_ABOUT THIS TASK:_ Keep only the lines from the start of the data through the line containing "Chopstick, Fork & Spoon", and output them exactly.

*** Opening DATA SUPPLIED ***

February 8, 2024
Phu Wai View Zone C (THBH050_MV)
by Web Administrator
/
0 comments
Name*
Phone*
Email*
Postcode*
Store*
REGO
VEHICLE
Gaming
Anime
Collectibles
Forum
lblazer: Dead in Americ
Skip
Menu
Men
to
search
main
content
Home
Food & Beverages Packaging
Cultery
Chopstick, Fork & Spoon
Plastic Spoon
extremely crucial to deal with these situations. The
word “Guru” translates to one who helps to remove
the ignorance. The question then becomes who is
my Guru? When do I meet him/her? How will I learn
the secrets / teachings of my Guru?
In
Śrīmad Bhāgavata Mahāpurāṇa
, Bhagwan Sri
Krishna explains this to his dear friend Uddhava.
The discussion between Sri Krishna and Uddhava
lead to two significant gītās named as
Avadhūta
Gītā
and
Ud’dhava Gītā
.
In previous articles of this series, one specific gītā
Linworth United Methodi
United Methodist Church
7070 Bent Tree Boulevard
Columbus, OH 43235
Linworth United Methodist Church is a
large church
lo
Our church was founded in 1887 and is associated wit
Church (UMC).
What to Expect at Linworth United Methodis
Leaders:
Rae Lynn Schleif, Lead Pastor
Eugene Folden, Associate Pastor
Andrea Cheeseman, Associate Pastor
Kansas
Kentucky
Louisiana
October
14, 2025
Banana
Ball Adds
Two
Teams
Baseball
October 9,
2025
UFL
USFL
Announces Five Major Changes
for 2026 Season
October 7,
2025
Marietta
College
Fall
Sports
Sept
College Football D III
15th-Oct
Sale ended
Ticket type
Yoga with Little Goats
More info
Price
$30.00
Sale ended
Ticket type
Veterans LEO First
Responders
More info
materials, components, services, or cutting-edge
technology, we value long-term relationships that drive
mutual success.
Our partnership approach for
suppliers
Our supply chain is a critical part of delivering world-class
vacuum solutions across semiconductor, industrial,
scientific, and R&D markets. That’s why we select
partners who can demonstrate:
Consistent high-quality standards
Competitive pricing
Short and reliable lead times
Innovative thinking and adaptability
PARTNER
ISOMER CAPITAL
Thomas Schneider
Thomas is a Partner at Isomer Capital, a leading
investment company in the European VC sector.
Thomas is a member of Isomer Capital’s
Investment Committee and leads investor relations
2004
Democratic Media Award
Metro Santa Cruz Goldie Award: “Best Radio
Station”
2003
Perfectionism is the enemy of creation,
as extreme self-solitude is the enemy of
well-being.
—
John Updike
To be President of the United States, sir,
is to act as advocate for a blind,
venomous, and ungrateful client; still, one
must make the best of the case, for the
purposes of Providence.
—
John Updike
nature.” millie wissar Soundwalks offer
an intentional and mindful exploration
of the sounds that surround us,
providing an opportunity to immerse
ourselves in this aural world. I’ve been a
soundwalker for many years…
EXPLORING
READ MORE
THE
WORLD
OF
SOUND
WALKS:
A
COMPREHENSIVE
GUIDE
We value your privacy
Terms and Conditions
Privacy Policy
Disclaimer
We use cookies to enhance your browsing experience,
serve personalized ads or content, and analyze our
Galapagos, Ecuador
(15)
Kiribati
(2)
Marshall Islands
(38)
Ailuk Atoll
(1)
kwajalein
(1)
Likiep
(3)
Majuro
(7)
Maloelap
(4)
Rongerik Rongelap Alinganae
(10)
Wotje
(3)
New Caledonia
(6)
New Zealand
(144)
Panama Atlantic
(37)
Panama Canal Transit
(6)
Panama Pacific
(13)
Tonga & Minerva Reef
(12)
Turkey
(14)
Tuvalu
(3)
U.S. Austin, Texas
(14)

*** Closing DATA SUPPLIED ***

_PROBLEM SOLUTION:_
February 8, 2024
Phu Wai View Zone C (THBH050_MV)
by Web Administrator
/
0 comments
Name*
Phone*
Email*
Postcode*
Store*
REGO
VEHICLE
Gaming
Anime
Collectibles
Forum
lblazer: Dead in Americ
Skip
Menu
Men
to
search
main
content
Home
Food & Beverages Packaging
Cultery
Chopstick, Fork & Spoon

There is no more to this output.